**What the task asks**
Report back each line of the data that contains the word "growth".

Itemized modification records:

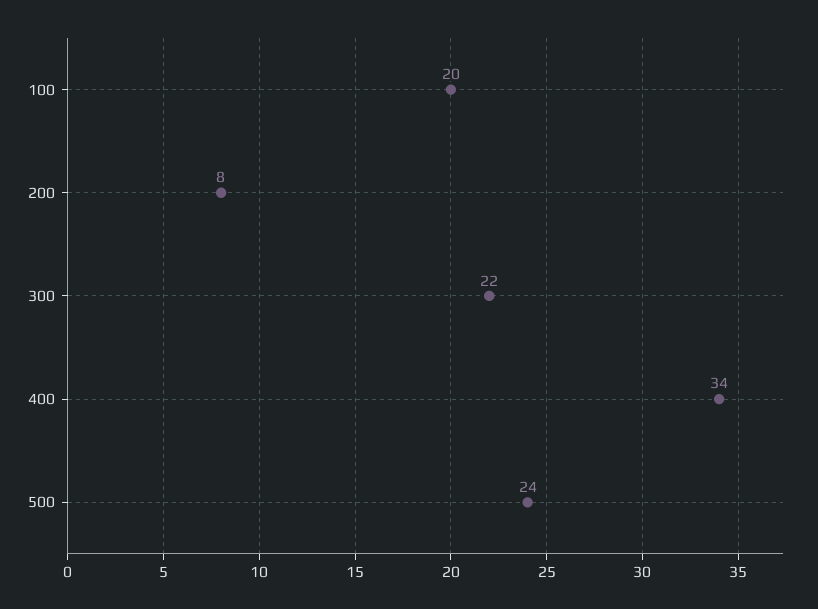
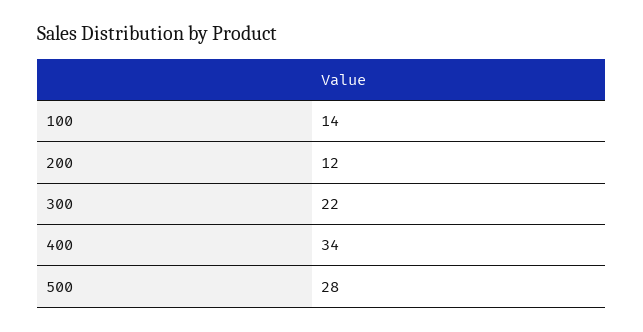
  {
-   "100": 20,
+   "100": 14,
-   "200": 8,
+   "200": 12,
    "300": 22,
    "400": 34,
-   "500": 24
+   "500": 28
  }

...

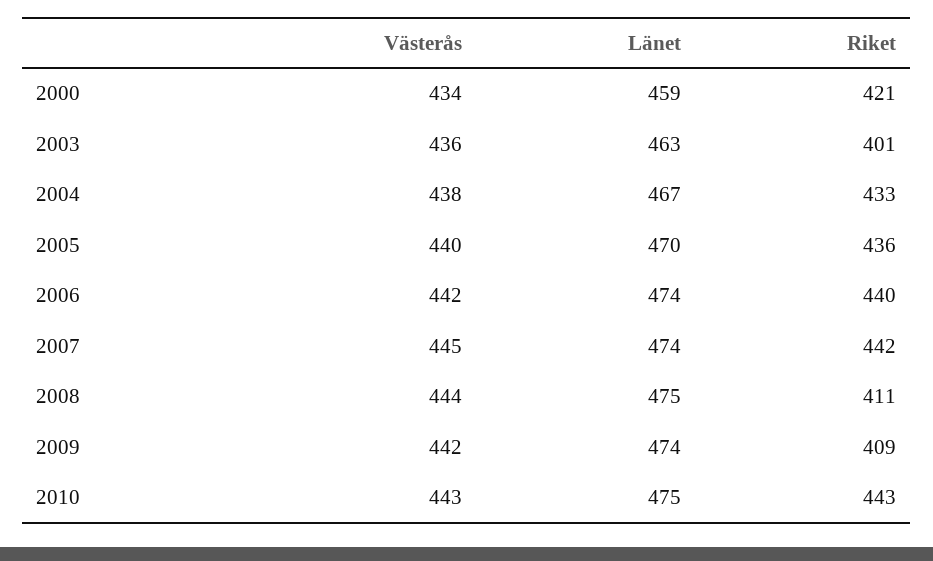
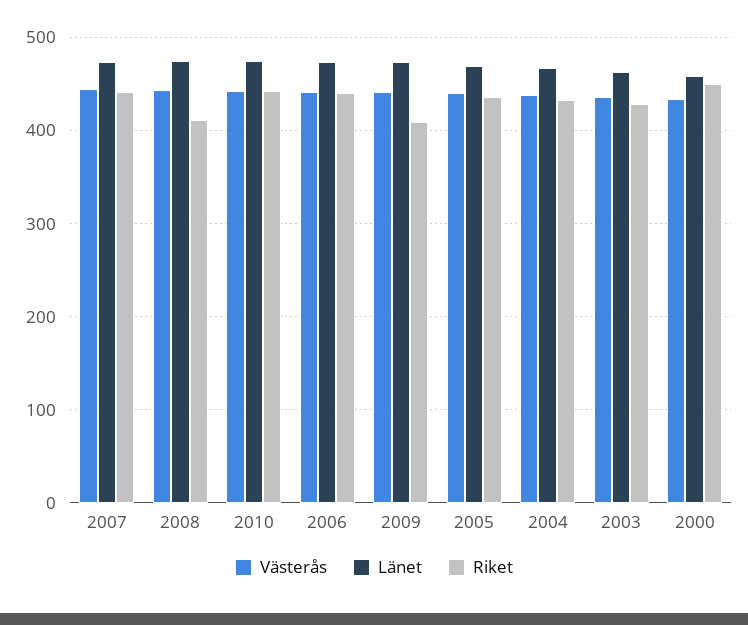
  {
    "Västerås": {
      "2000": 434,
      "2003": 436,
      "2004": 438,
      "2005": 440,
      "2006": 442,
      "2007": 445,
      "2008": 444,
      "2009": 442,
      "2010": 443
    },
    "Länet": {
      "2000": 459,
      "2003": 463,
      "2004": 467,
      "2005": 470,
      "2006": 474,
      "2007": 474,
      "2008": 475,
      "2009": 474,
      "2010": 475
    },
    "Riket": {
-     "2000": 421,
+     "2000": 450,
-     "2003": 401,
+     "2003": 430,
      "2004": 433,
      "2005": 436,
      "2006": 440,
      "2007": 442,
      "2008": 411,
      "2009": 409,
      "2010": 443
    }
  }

--

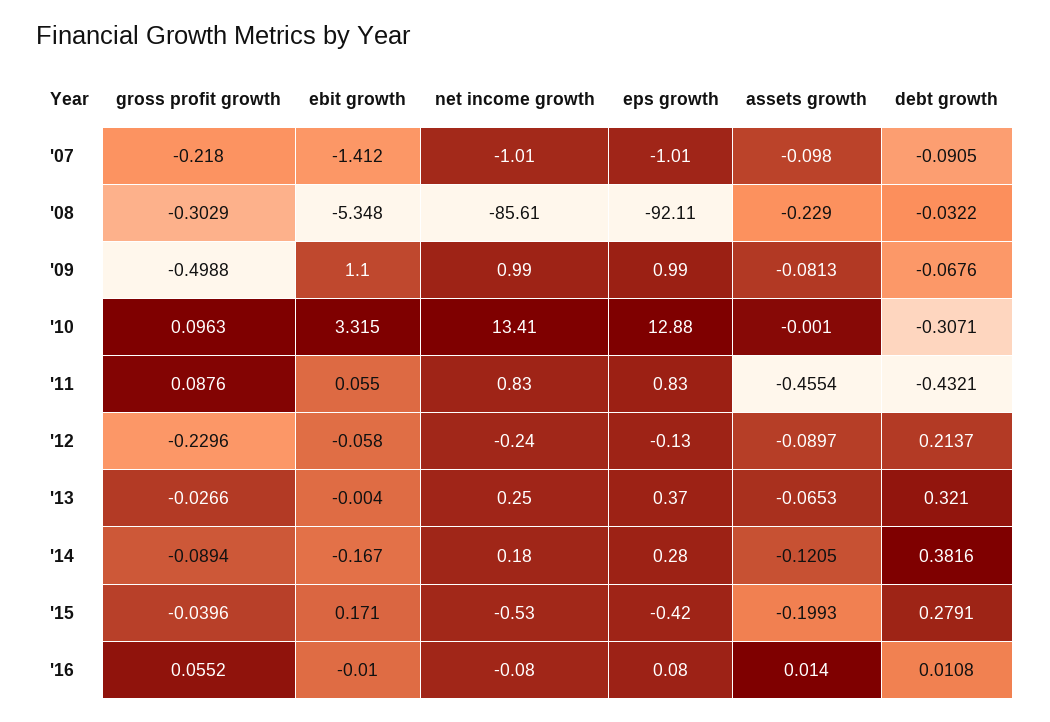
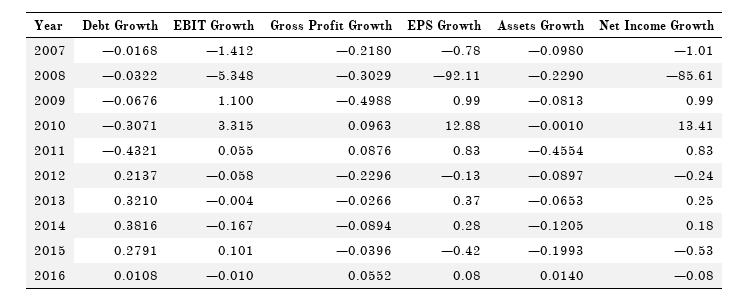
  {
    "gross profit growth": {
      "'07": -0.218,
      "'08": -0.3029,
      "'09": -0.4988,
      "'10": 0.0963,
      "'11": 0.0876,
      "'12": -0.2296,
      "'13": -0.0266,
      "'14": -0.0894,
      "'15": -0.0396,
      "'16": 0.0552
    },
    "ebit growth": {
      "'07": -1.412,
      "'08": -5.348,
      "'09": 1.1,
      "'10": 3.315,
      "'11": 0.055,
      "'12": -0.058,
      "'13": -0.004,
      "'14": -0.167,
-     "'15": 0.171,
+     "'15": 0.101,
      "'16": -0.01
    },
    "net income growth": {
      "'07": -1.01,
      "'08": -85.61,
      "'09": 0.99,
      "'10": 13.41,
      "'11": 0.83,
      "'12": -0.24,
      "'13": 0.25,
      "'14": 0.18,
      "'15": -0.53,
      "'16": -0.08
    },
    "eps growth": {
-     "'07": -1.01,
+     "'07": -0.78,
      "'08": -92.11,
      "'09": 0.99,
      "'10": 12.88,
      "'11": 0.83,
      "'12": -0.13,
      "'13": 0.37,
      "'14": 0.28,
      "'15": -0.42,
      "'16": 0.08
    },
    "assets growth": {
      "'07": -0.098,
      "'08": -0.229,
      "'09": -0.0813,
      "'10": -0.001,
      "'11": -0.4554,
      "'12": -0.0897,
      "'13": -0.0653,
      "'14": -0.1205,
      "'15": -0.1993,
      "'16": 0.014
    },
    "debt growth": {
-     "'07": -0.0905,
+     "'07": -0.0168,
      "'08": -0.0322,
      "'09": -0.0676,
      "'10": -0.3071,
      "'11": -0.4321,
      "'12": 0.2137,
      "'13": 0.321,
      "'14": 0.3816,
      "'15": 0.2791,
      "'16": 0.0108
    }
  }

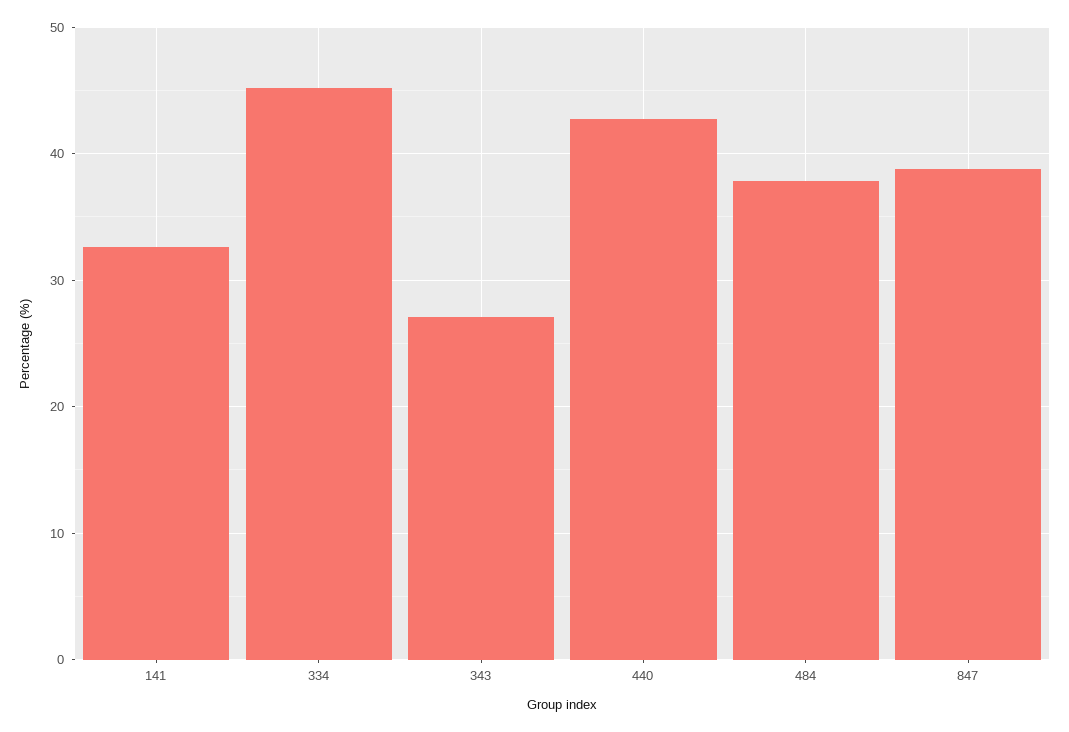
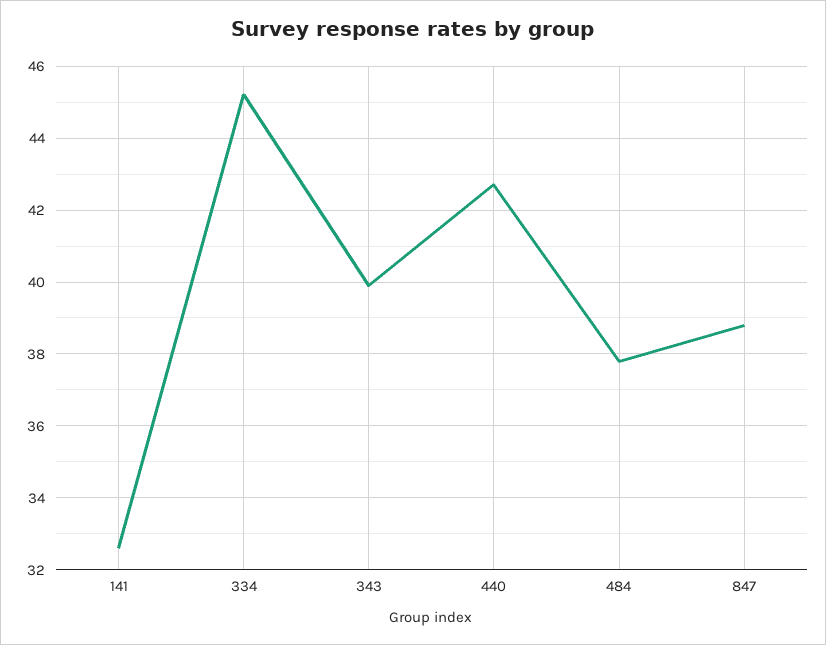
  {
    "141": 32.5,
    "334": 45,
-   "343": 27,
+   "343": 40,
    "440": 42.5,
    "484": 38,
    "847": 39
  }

**Response**
    "gross profit growth": {
    "ebit growth": {
    "net income growth": {
    "eps growth": {
    "assets growth": {
    "debt growth": {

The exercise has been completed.